In a case decided by the United States Court of Appeals for the Seventh Circuit (“Federal Appellate Court”) on July 20, 2020, the defendant had settled a medical malpractice lawsuit filed against a hospital and others for $1.5 million, but she and her lawyers refused to repay the defendant’s father’s medical-benefits plan (the Fund) that had paid her medical bills because she was a “covered dependent.” The Fund filed a federal lawsuit to enforce the plan’s terms under §502(a)(3) of the Employee Retirement Income Security Act of 1974 (ERISA), 29 U.S.C. §1132(a)(3).
The Underlying Facts
Doctors removed the defendant’s gallbladder in 2013. The defendant was injured in the process and required additional surgery that led to more than $300,000 in medical expenses. Her father’s medical-benefits plan includes typical subrogation and repayment clauses that on recovering anything from third parties, a covered person must reimburse the Fund.
The defendant conceded that the Fund paid her medical bills but insisted that she never agreed to reimburse it: she did not sign a promise to follow the plan’s rules and was not a participant (as opposed to a beneficiary). The district judge disagreed with her and granted summary judgment to the Fund for the full amount of its outlay.
The Federal Appellate Court stated, “The terms of the plan furnish beneficiaries with rights and obligations. For example, §§ 12.01 to 16.04 describe medical, dental, vision, and life-insurance benefits, and §11.06 makes these payable “to, or for the benefit of,” those covered by the plan. Section 11.14 conditions payments on the Fund’s subrogation and reimbursement rights, which extend to any covered person. Haynes is a beneficiary under the plan because her father—who worked under a Teamsters’ Union collective bargaining agreement—signed and delivered a writing electing coverage for himself and his family … Section 11.11 of the plan explains that “[t]he Fund is a self-funded employee benefit plan governed by” ERISA. That statute says that it applies to plans such as this. See 29 U.S.C. §1003(a). And it recognizes Haynes as a beneficiary because her father designated her as one under the plan’s terms. 29 U.S.C. §1002(8). The Justices have repeatedly held that fiduciaries may bring actions against beneficiaries under §502(a)(3) … That’s all the Fund needs to prevail.”
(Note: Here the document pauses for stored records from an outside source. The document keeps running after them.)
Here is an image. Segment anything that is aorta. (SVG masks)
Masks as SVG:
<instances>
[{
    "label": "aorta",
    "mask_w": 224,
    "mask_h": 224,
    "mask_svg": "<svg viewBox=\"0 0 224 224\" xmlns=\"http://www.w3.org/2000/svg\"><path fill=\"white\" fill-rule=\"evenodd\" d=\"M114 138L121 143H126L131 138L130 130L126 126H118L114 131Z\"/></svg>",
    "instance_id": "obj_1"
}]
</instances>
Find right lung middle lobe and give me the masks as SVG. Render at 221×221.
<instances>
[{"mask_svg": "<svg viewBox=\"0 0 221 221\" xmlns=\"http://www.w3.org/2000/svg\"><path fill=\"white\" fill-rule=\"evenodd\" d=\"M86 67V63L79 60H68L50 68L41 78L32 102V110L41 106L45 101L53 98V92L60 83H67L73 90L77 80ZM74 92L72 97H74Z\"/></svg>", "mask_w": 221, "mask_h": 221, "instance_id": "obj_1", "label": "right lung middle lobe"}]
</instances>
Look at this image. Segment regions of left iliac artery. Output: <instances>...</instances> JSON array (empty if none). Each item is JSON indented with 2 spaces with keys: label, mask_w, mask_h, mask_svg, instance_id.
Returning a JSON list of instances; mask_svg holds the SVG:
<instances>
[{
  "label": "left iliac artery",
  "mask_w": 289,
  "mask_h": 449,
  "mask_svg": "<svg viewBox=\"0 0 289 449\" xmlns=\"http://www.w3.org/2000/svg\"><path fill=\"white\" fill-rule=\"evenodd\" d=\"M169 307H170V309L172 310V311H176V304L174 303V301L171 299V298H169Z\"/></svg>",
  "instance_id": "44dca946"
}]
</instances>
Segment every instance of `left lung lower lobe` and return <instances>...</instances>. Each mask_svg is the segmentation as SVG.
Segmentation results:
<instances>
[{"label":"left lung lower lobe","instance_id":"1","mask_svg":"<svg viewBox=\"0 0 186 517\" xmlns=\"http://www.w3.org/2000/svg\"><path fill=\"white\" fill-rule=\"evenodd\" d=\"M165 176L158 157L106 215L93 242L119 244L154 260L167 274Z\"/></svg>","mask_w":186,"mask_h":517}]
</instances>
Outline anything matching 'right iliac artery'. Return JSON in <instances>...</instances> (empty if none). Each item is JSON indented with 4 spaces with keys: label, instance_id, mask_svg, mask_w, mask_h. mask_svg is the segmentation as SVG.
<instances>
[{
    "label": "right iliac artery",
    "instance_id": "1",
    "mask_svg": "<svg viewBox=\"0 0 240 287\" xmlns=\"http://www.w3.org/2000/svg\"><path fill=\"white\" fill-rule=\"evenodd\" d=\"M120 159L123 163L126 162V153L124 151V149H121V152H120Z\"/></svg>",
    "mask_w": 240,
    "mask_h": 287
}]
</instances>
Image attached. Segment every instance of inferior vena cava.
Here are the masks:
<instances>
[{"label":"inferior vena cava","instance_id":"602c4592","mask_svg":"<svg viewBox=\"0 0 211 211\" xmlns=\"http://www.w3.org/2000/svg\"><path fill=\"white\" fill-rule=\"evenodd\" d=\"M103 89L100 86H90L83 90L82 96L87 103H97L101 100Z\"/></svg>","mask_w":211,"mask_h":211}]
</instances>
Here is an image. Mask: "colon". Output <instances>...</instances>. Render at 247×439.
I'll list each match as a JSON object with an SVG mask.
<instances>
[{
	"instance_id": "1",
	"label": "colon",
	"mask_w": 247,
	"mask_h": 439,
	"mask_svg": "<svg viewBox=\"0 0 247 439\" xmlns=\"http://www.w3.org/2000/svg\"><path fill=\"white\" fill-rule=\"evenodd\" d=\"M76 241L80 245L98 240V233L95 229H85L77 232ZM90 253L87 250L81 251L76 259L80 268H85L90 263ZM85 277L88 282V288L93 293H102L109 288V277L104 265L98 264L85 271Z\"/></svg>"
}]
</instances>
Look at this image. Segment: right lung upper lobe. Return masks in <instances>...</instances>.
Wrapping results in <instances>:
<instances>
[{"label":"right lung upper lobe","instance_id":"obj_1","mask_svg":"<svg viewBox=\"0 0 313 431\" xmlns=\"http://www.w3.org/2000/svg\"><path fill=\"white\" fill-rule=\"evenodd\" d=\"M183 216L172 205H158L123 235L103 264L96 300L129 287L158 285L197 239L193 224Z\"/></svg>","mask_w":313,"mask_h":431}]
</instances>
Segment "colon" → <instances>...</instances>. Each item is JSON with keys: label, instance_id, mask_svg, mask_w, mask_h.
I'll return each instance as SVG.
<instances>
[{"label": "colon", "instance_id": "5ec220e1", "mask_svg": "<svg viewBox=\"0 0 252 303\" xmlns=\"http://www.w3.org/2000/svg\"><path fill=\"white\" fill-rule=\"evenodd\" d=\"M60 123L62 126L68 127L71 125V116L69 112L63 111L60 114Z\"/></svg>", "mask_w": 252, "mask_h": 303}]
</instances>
The Federal Appellate Court stated, “The district judge found that Haynes was a beneficiary under an ERISA plan. 397 F. Supp. 3d at 1156–58. The plan itself depends on the assent of an employer (its sponsor) and a fiduciary (the Fund) that manages its operation. Employees (called participants) get the benefits without a separate contract, although some optional features (such as covering dependents) are contractual in nature. A participant’s family member is a kind of third-party beneficiary, whose rights under the plan do not depend on personal assent. Such a person may reject an unwanted benefit by disclaiming it … But Haynes doesn’t argue that she disclaimed the plan’s financial aid and paid the bills herself. Having accepted the plan’s benefits, Haynes must accept the obligations too. That’s what the plan says, and ordinary principles of contract law are in accord.”
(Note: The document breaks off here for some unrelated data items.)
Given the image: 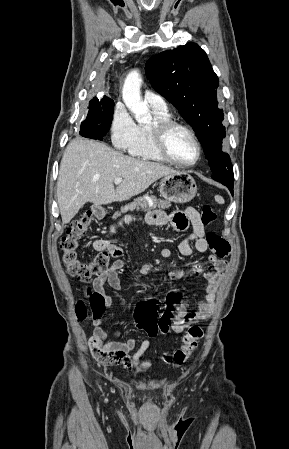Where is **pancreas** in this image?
<instances>
[{"label":"pancreas","instance_id":"obj_1","mask_svg":"<svg viewBox=\"0 0 289 449\" xmlns=\"http://www.w3.org/2000/svg\"><path fill=\"white\" fill-rule=\"evenodd\" d=\"M149 201H151V205L149 204ZM170 207V202L167 200H161L157 199L155 196H149L148 194L138 197L134 199L133 202L130 204H127L126 206L121 208V212H117L114 216V219L121 216V213H126L128 211L133 212L134 210H142V211H148L150 209L155 208H161L166 209Z\"/></svg>","mask_w":289,"mask_h":449}]
</instances>
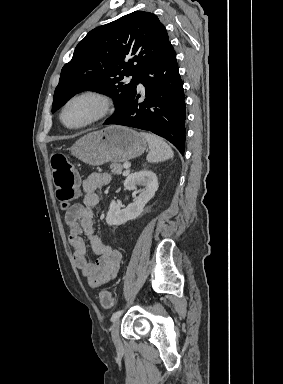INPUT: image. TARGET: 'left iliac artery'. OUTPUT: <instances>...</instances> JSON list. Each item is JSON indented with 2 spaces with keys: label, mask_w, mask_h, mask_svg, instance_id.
Instances as JSON below:
<instances>
[{
  "label": "left iliac artery",
  "mask_w": 283,
  "mask_h": 384,
  "mask_svg": "<svg viewBox=\"0 0 283 384\" xmlns=\"http://www.w3.org/2000/svg\"><path fill=\"white\" fill-rule=\"evenodd\" d=\"M122 313H123V310H118V311H116V312L113 314V316H112V318H111V321L114 322L116 319H118V318L121 316Z\"/></svg>",
  "instance_id": "left-iliac-artery-1"
}]
</instances>
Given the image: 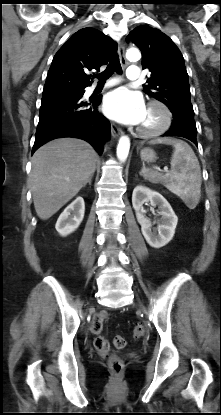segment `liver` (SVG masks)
<instances>
[{
    "label": "liver",
    "instance_id": "6515ba94",
    "mask_svg": "<svg viewBox=\"0 0 221 415\" xmlns=\"http://www.w3.org/2000/svg\"><path fill=\"white\" fill-rule=\"evenodd\" d=\"M97 159L91 145L75 138L55 139L34 153L31 192L40 219H49L76 196L95 172Z\"/></svg>",
    "mask_w": 221,
    "mask_h": 415
}]
</instances>
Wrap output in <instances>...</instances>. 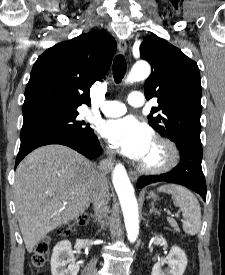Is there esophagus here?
I'll use <instances>...</instances> for the list:
<instances>
[{
    "mask_svg": "<svg viewBox=\"0 0 225 275\" xmlns=\"http://www.w3.org/2000/svg\"><path fill=\"white\" fill-rule=\"evenodd\" d=\"M118 49L122 54H125L127 52V43L125 40L123 39L118 40ZM129 176L132 181H136L138 178L137 173L134 171H130Z\"/></svg>",
    "mask_w": 225,
    "mask_h": 275,
    "instance_id": "1",
    "label": "esophagus"
}]
</instances>
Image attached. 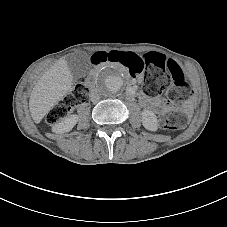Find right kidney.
Masks as SVG:
<instances>
[{
  "label": "right kidney",
  "mask_w": 227,
  "mask_h": 227,
  "mask_svg": "<svg viewBox=\"0 0 227 227\" xmlns=\"http://www.w3.org/2000/svg\"><path fill=\"white\" fill-rule=\"evenodd\" d=\"M78 122V115L72 114L66 116L52 125V132L57 134L67 133L72 130V128Z\"/></svg>",
  "instance_id": "right-kidney-1"
}]
</instances>
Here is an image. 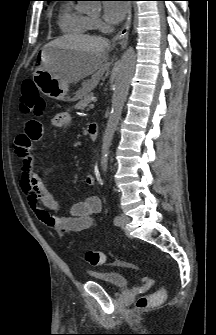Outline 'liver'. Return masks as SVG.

The Federal Appellate Court further stated: “Haynes contends that counsel should be able to keep a share of the settlement under equitable principles. But §11.14(j) of the plan expressly forbids this approach, and “if a contract abrogates the common-fund doctrine, the insurer is not unjustly enriched by claiming the benefit of its bargain.””
The Federal Appellate Court held: “Neither the plan, the Act, nor the common law excuses Haynes from her obligation to reimburse the Fund. Her status as a beneficiary—whether minor or adult—doesn’t deprive a fiduciary of the ability to obtain appropriate equitable relief under §502(a)(3) of the Act.”
Source Central States, Southeast and Southwest Areas Health and Welfare Fund and Charles Whobrey, Trustee v. Haynes, No. 19-2589.